Este contrato de autocontrol es similar al que los actores tienen que someterse durante el rodaje. Ya es conocido el hecho de que Björk entró en un colapso nervioso durante la filmación de Bailarina en la oscuridad, algo similar a lo que vivió Nicole Kidman en aquel despojado hangar -en el que casi no entraba la luz del sol- donde se filmó Dogville, lo que provocó que se negara a actuar en Manderlay, la secuela de dicha película.

Lars y Sade

Sade decía que uno no puede tener mucha noción de cuándo le hace bien a un otro, pero puede estar bastante seguro de cuando le causa dolor. Los momentos de abyección de Lars von Trier logran impresionarnos, pro también hacernos sentir peores personas. Lars se ofrece como instrumento del goce del espectador, intenta poner en escena su deseo, y en ella nosotros quedamos desnudos, llenos de culpa. Este control se maifiesta en Europa, film en el que el rcurso voiceover de Max von Sydow, encarnando el del director, parecía ser el de un hipnotizador que nos metía en un mundo donde nuestra voluntad quedaba suspendida. En Dogville, un pueblito estadounidense le brinda asilo a una joven que parece estar escapándose de la mafia. Lo que comienza siendo un apoyo desinteresado tiende a abrirse por distintas sendas hasta que el pueblo se apovecha de la dinámica de poder, maltratando a la asilada, quin también es violada por casi todos los hombres de aquellas tierras. “Te mutilo, no porque quiero sino porque puedo”, parecerían decir los antagonistas de las pobres protagonistas del cine del director. Pero he aquí que aparece la venganza y en ese momento, mientras Kidman borra con todo el pueblo -niño, niña, mujer o anciano-; nosotros exigimos que lo haga ejemplarizadamente, que lo haga a la medida de su odio, pero también del nuestro, que se incrementa en el transcurso de film. También Charlotte Gainsbourg finalmente se convierte, en Anticristo, en aquellas mujeres-bruja a las que la que la inquisición extrminó, y en este mismo acto Willem Dafoe, que parece encarnar la ciencia y la psicología, actúa de la misma manera que sus ancestros.
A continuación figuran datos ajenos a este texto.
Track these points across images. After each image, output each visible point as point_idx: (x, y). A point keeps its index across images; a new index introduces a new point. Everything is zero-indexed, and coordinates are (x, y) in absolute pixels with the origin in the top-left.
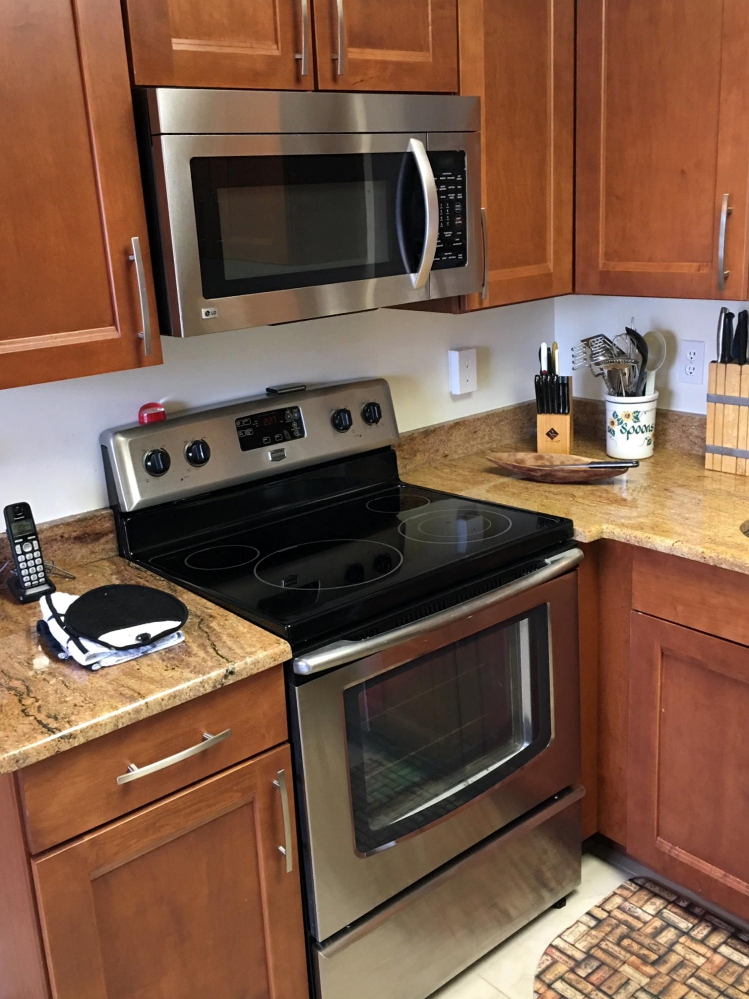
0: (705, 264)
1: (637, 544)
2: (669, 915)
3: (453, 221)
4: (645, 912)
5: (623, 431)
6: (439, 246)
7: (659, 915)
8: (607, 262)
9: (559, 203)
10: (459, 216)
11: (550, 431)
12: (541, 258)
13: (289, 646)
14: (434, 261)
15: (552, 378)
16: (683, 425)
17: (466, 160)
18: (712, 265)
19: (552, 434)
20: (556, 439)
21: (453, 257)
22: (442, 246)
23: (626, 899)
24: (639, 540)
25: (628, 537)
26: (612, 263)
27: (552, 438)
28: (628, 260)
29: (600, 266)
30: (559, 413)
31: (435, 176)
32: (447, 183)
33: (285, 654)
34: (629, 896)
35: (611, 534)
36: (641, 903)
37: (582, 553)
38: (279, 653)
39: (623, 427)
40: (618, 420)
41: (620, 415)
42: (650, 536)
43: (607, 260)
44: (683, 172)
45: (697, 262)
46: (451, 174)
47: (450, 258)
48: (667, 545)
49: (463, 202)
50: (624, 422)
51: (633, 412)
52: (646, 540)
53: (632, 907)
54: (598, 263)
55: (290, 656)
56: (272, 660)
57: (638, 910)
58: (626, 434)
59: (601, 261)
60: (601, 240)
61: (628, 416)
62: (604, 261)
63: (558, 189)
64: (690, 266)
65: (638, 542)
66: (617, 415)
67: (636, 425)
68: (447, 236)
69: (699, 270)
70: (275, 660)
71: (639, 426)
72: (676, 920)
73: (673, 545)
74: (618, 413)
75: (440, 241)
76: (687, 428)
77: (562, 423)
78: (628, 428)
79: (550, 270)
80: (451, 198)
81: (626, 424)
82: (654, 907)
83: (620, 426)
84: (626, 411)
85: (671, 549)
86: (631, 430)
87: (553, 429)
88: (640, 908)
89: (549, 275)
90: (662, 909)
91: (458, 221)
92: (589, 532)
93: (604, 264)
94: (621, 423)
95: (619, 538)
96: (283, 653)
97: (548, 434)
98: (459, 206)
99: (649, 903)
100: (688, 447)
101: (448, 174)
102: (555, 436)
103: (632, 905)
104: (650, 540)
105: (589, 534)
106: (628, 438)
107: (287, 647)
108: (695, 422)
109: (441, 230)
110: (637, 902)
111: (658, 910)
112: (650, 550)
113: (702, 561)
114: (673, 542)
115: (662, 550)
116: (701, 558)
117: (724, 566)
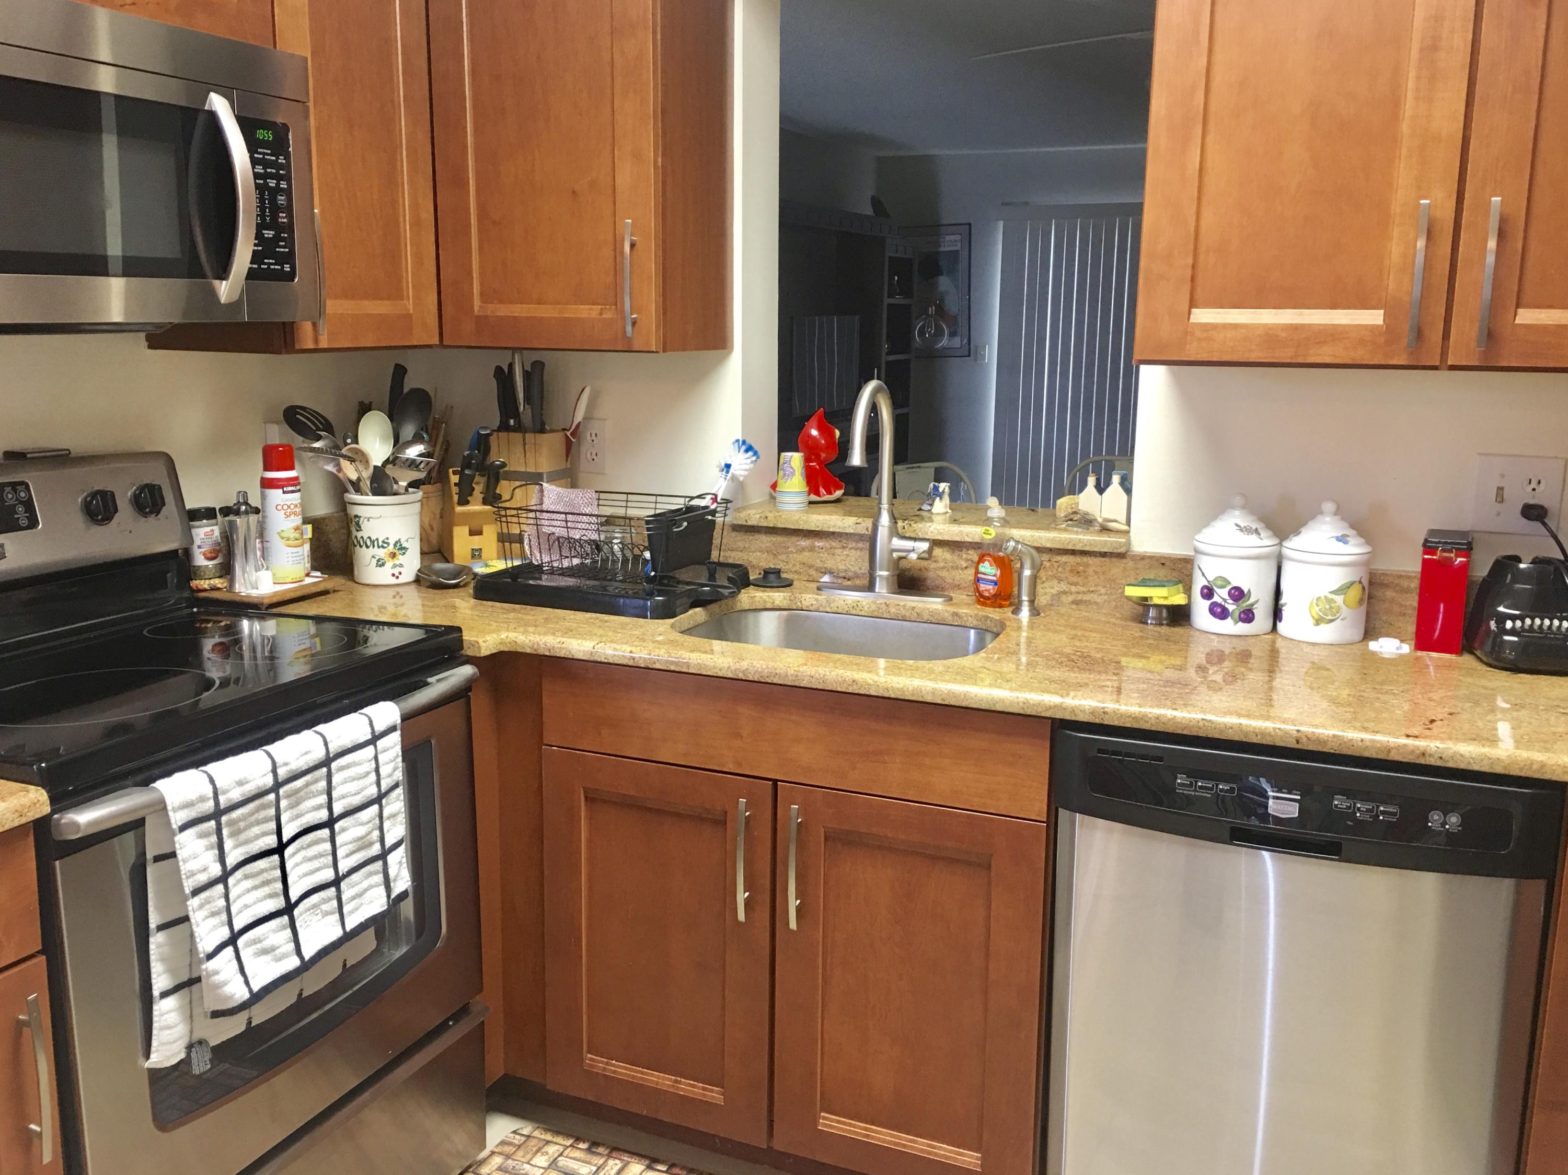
0: (608, 307)
1: (547, 654)
2: (565, 1163)
3: (275, 217)
4: (535, 1166)
6: (256, 248)
7: (553, 1165)
8: (485, 305)
9: (417, 223)
10: (283, 212)
12: (397, 294)
13: (45, 794)
14: (250, 268)
17: (290, 137)
18: (616, 309)
21: (276, 267)
22: (260, 248)
23: (508, 1157)
24: (550, 648)
25: (535, 647)
26: (490, 306)
28: (511, 302)
29: (476, 308)
31: (249, 151)
32: (266, 164)
33: (38, 805)
34: (512, 1152)
35: (514, 644)
36: (529, 1156)
37: (476, 670)
38: (28, 804)
42: (563, 640)
43: (482, 302)
44: (574, 192)
45: (599, 304)
46: (269, 152)
47: (272, 267)
48: (586, 649)
49: (288, 193)
52: (559, 646)
53: (517, 1164)
54: (472, 307)
55: (47, 809)
56: (17, 815)
57: (527, 1166)
59: (477, 303)
60: (474, 275)
62: (479, 304)
63: (415, 206)
64: (591, 309)
65: (549, 650)
68: (266, 236)
69: (601, 314)
70: (21, 816)
72: (576, 1167)
73: (594, 648)
75: (257, 242)
79: (408, 310)
80: (270, 184)
82: (546, 1157)
85: (592, 653)
88: (528, 1163)
89: (408, 317)
90: (556, 1159)
91: (283, 218)
92: (484, 642)
93: (480, 307)
95: (523, 648)
96: (35, 804)
98: (283, 198)
99: (539, 1154)
101: (265, 151)
103: (516, 1162)
104: (563, 646)
105: (484, 644)
107: (42, 794)
109: (260, 228)
110: (523, 1157)
111: (552, 1159)
112: (563, 658)
113: (631, 663)
114: (593, 643)
115: (581, 656)
116: (629, 659)
117: (657, 666)
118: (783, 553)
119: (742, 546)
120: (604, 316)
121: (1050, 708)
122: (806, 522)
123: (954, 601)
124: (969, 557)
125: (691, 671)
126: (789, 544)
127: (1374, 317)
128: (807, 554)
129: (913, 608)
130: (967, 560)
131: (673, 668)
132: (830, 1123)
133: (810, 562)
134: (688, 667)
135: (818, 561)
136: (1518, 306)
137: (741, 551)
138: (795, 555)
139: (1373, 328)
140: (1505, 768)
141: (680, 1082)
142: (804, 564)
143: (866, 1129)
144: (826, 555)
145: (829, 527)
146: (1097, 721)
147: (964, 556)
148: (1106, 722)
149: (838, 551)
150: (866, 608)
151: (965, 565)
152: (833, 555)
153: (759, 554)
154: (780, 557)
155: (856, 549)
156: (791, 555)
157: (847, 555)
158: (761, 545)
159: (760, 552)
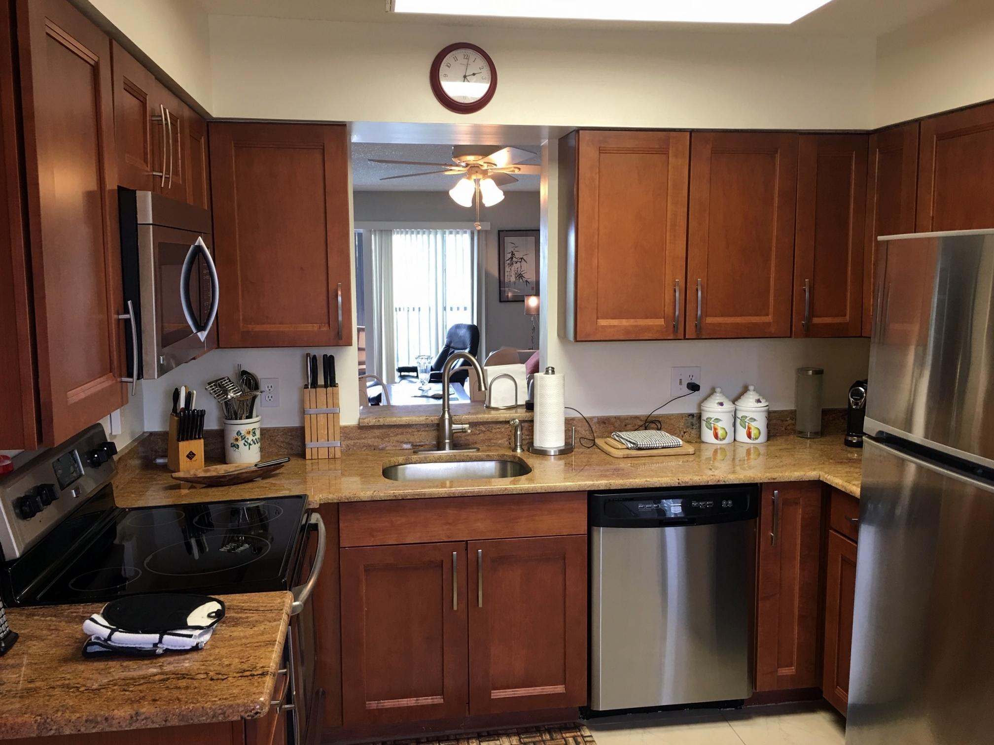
1: (346, 501)
5: (246, 444)
8: (247, 325)
11: (189, 454)
15: (189, 412)
16: (270, 436)
19: (191, 456)
20: (194, 459)
25: (340, 499)
26: (250, 326)
27: (191, 459)
29: (241, 327)
30: (195, 439)
39: (245, 441)
40: (242, 437)
41: (243, 433)
50: (246, 438)
51: (252, 429)
52: (353, 496)
54: (239, 327)
58: (248, 446)
59: (241, 325)
61: (249, 433)
64: (313, 326)
65: (348, 499)
66: (241, 434)
67: (254, 438)
69: (320, 328)
71: (256, 439)
73: (373, 494)
74: (241, 432)
76: (274, 437)
77: (198, 446)
78: (249, 442)
81: (248, 438)
83: (243, 441)
84: (247, 429)
85: (372, 497)
86: (252, 443)
87: (191, 452)
93: (244, 326)
94: (244, 439)
95: (332, 500)
97: (188, 456)
100: (276, 451)
102: (193, 457)
106: (249, 449)
108: (281, 432)
112: (356, 502)
113: (394, 498)
114: (372, 492)
115: (366, 499)
116: (393, 497)
117: (409, 497)
118: (386, 437)
119: (364, 436)
120: (322, 329)
121: (589, 486)
122: (400, 421)
123: (481, 450)
124: (480, 429)
125: (426, 497)
126: (390, 433)
127: (661, 322)
128: (400, 436)
129: (468, 455)
130: (479, 430)
131: (416, 497)
132: (497, 694)
133: (401, 440)
134: (425, 495)
135: (405, 439)
136: (706, 316)
137: (364, 439)
138: (393, 438)
139: (661, 326)
140: (743, 481)
141: (419, 700)
142: (398, 441)
143: (513, 691)
144: (409, 436)
145: (412, 422)
146: (608, 488)
147: (478, 429)
148: (611, 488)
149: (416, 433)
150: (444, 459)
151: (478, 433)
152: (413, 435)
153: (373, 439)
154: (385, 440)
155: (425, 431)
156: (391, 438)
157: (420, 435)
158: (374, 435)
159: (374, 438)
Todo proyecto emancipador, de buena fe, que emprende un personaje, ya sea en Dogville, en Europa o en Anticristo, culmina, por una ley superior o por un código (recordar las leyes del libro de la vieja en Manderlay), desencadenando la muerte o la violencia. Cuando nos queremos acordar, ya percibimos que somos parte de lo mismo, firmamos el contrato con Lars von Trier, sin leer la letra chica.

La perversión es una auténtica posición política, esto lo tiene claro el danés. No obstante, no hay que olvidarse de que en la perversión, contrariamente a lo que parezca, no hay relación de uno a uno, y el mismo perverso es quien se termina haciendo al otro y ofreciéndose como objeto, objeto de algo más de una ley que expuesta en su propia carne, de la manera más radical, señala las mismas fallas, o sus aberraciones inherentes. En ese sentido, tal como el mismo Sade, quien sufrió en una cárcel el resto de sus días, todo perverso es también un mártir de algo que intenta traer en escena. Pensar a Lars von Trier como un mártir es una teoría bastante audaz, pero habrá que ver qué se trae y nos trae preparado en tiempos futuros.